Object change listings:
——————

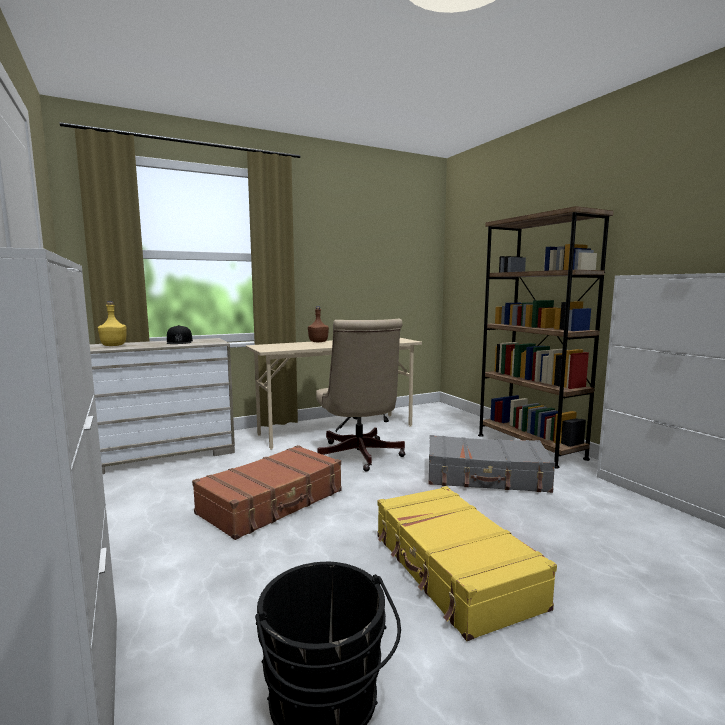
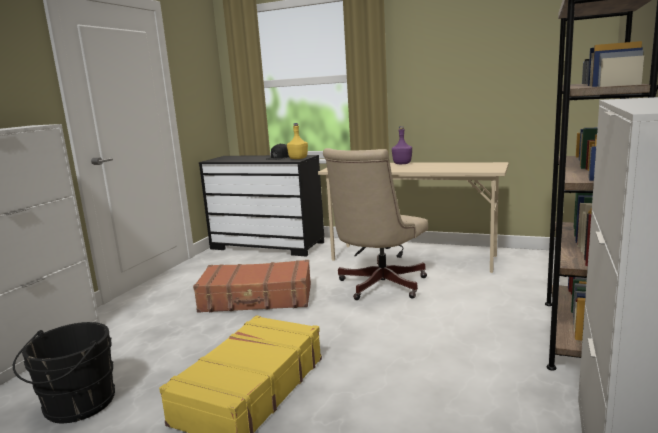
camera: 50 degrees right, 5 degrees up
beige dresser [90,338,235,474] -> black dresser [199,155,324,257]
yellow bottle [98,301,127,346] -> yellow bottle moved to [287,123,308,159]
brown bottle [308,306,329,342] -> purple bottle [392,126,412,164]
grey suitcase [428,435,555,493] -> none

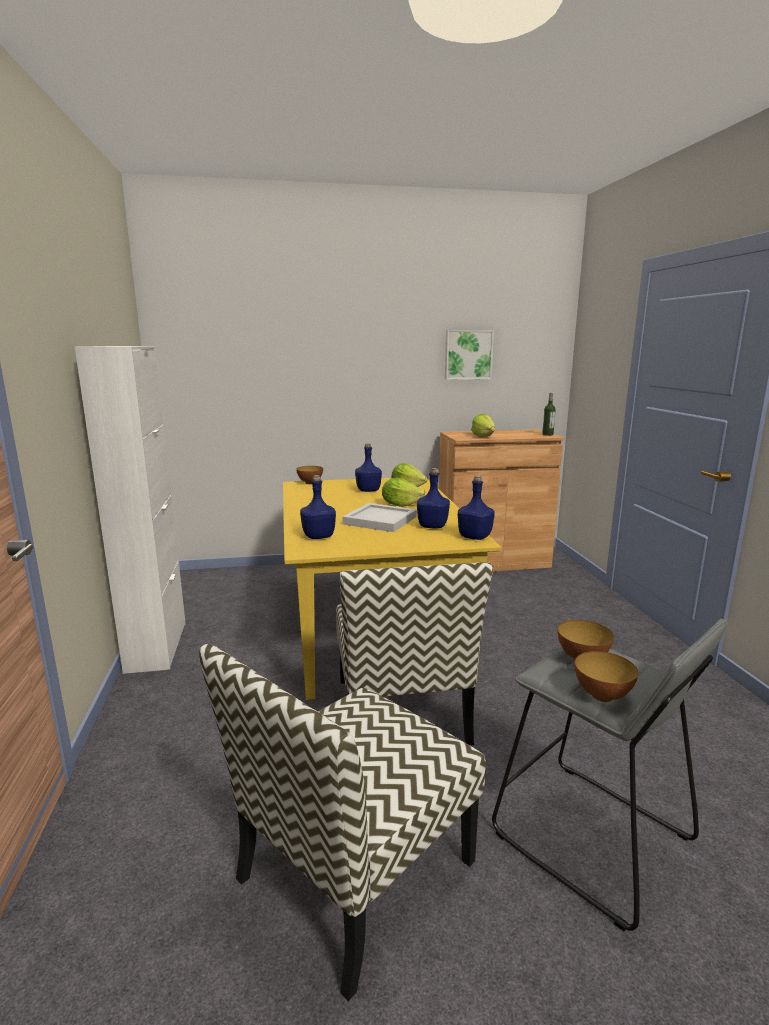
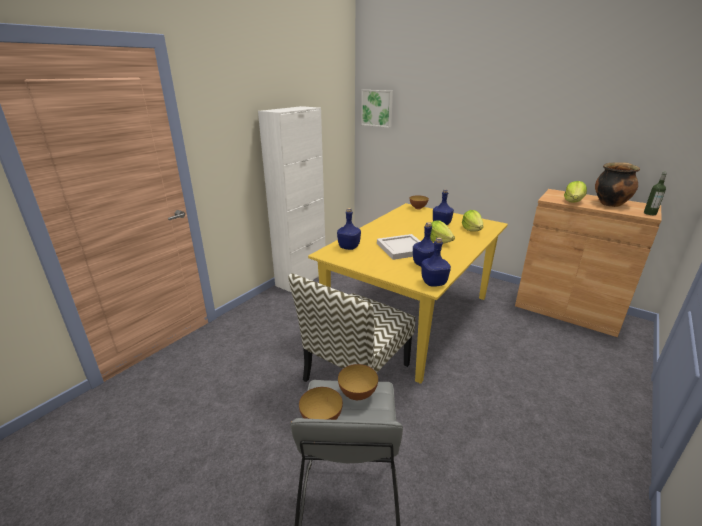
camera: 45 degrees right, 10 degrees up
chair [199,644,486,1001] -> none
picture [445,330,494,380] -> picture moved to [361,90,393,128]
none -> cooking pot [595,162,640,207]

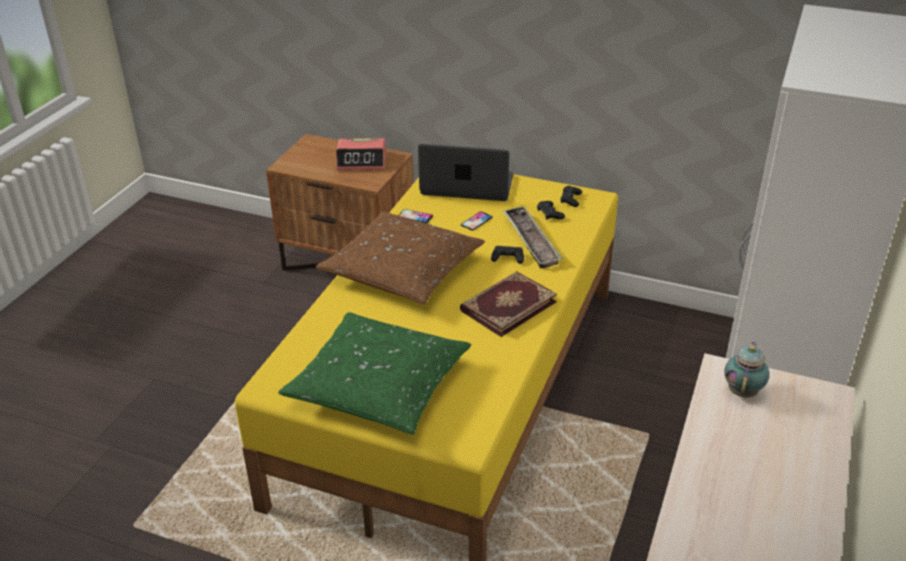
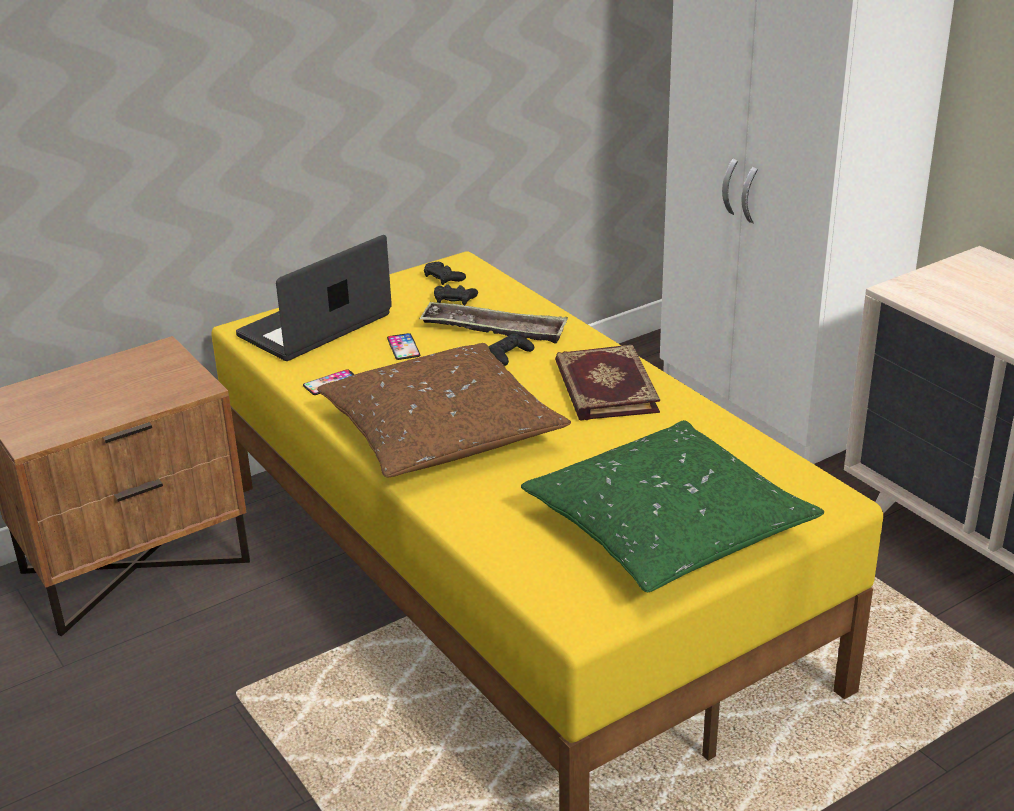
camera: 55 degrees left, 5 degrees down
alarm clock [336,138,386,170] -> none
teapot [724,341,769,398] -> none

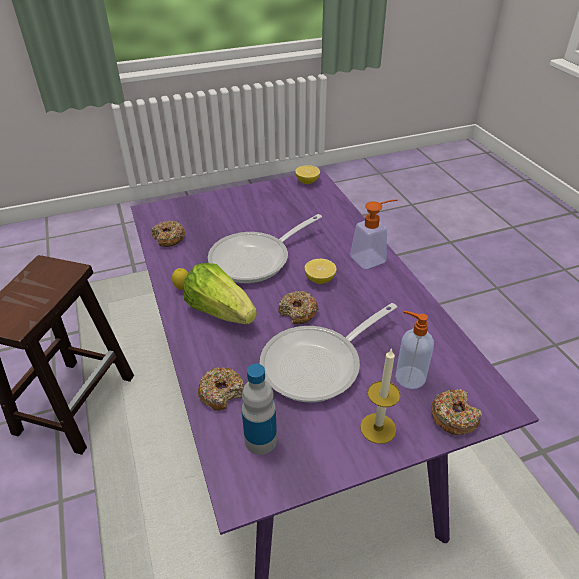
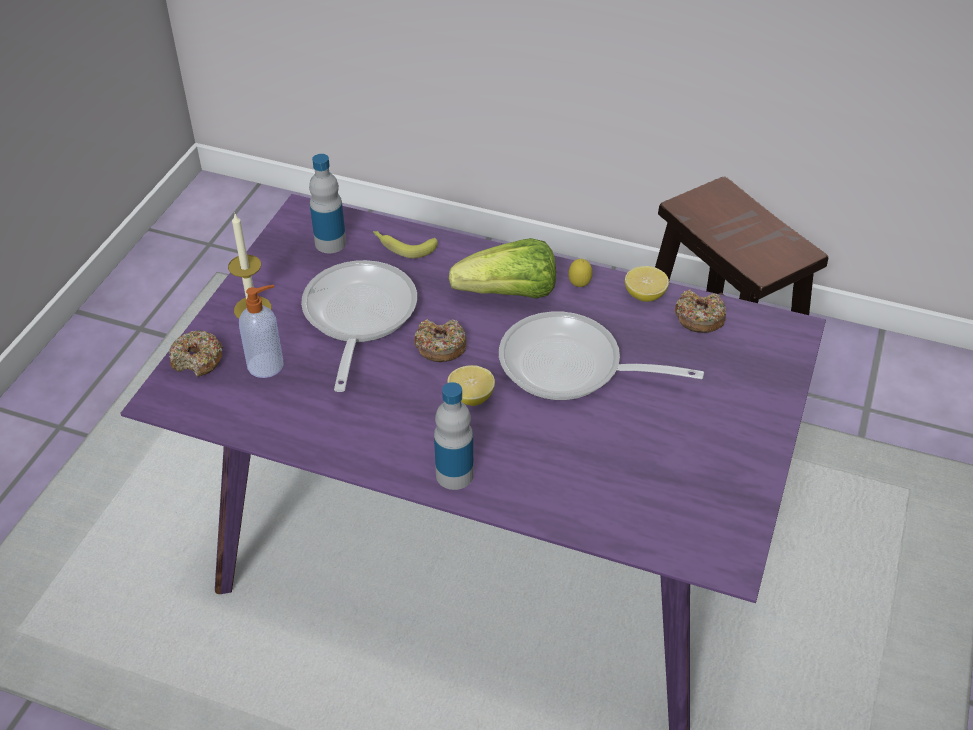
camera: 130 degrees right, 5 degrees up
donut [198,368,245,411] -> banana [373,231,438,258]
frying pan [208,214,322,284] -> frying pan turned 75 degrees counterclockwise [499,312,704,400]
lemon [295,165,320,184] -> lemon moved to [625,266,669,302]
soap dispenser [350,199,397,269] -> bottle [434,382,474,490]

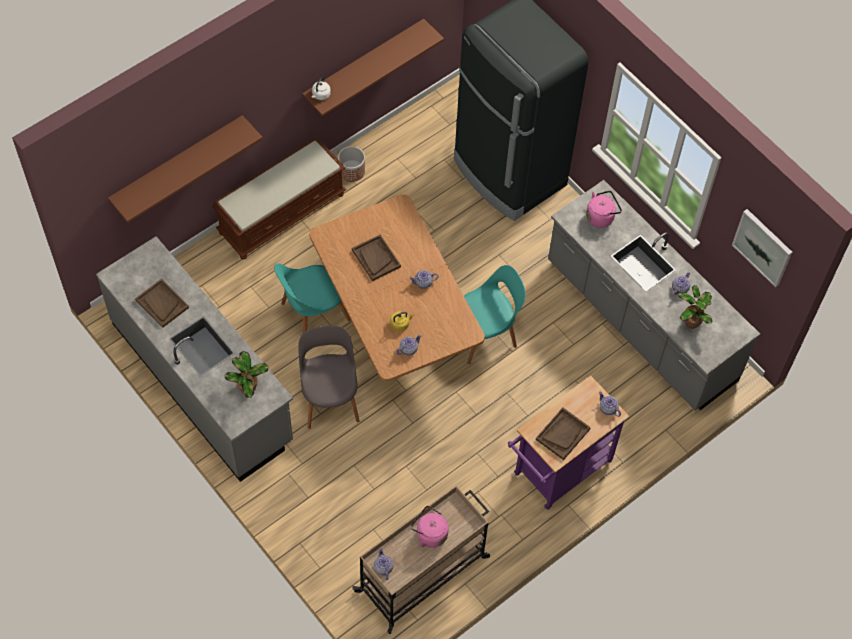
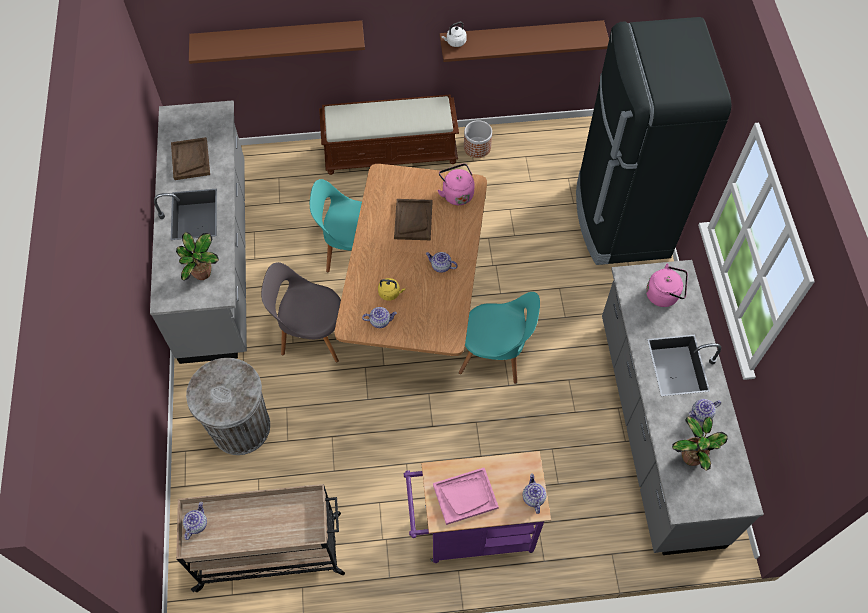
camera: 35 degrees right, 0 degrees up
grey chair [298,325,360,429] -> grey chair turned 105 degrees counterclockwise [261,262,341,363]
pink kettle [411,506,449,548] -> pink kettle moved to [437,163,475,205]
brown tray [536,407,591,460] -> pink tray [433,468,499,525]
picture [732,209,792,287] -> none
none -> grey trash can [186,358,270,455]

——————

- [Aim of the task]
The answer must be every line of the records that contains the word "moved".

- [Solution for this exercise]
yellow bottle [98,301,127,346] -> yellow bottle moved to [287,123,308,159]
picture [445,330,494,380] -> picture moved to [361,90,393,128]
lemon [295,165,320,184] -> lemon moved to [625,266,669,302]
pink kettle [411,506,449,548] -> pink kettle moved to [437,163,475,205]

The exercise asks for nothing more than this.